At this Katie fell on her knees, and clasped the hands of Lopez.

"Oh, Captain Lopez, I kneel to you! I pray to you! On my knees I pray for his life! Let him fly! Oh, let him fly! Oh, I pray—I pray on my knees!"

Lopez drew a long breath. This scene was terrible to him in many ways; but, above all, it was terrible to see what love was thus lavished on this comparative stranger, when he would risk his life, and had risked his life, for a single smile.

"Think," said he, "what it is that you ask. The moment I let him go, that moment I myself am a criminal, I myself am condemned. I must fly—I must become a ruined man! Ruined? Worse: dishonored, disgraced in my native land; I who have had high ambitions, and have won no mean distinctions. And yet do you ask this of me?"

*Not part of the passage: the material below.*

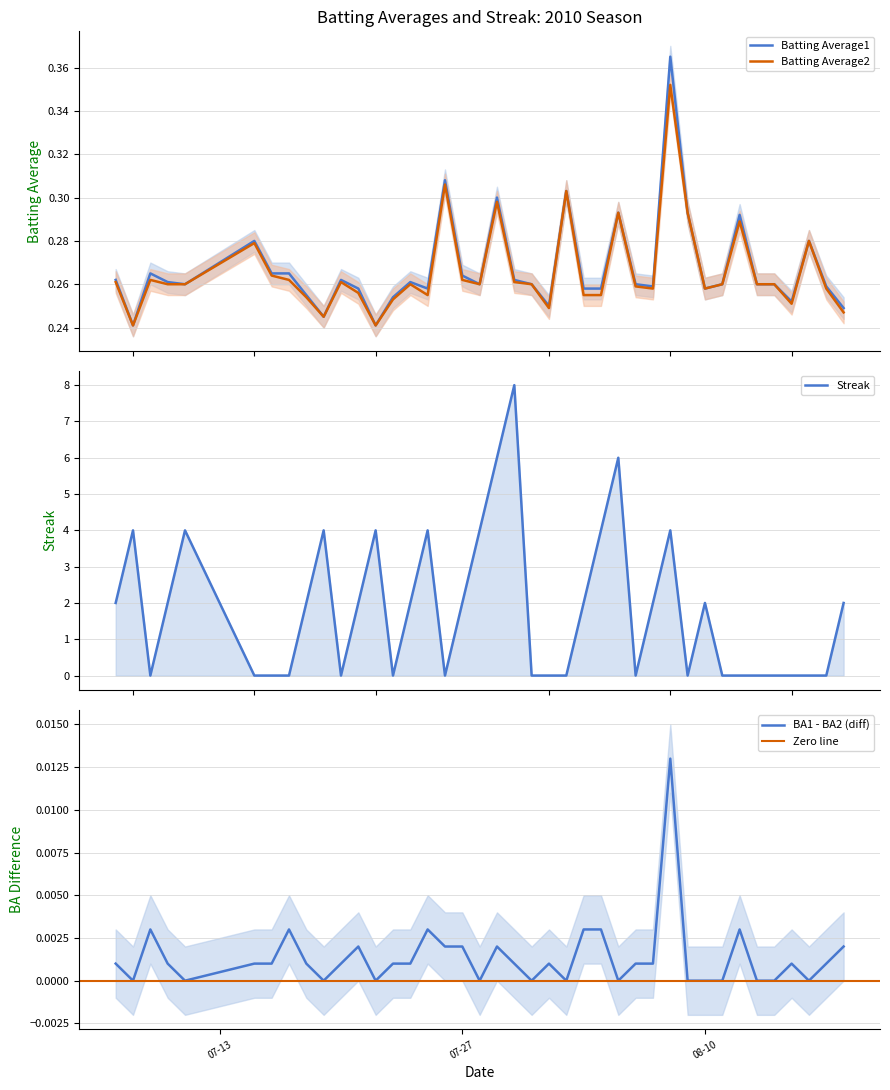

What is the average value of the Streak series?

1.8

Katie bowed her head down; she kissed his hands, and in tremulous tones said,

"Oh, I must—I must! I do!"

Lopez was trembling from head to foot. He himself could now scarcely speak from agitation.

"And may I," he said, in a low voice—"may I—ask—nothing from you—when I give up—honor, life, hope, all—for your sake?"

There was a suggestiveness in this question which flashed at once in all its fullest meaning into Katie's mind. She dropped his hands; she sank upon the floor; she bowed her head tremblingly and despairingly. Lopez looked at her with an agitation equal to her own, and a despair only less. She loved another—she could never love him; she loved another—oh, how vehemently, how dearly she loved him! Yet she must be his!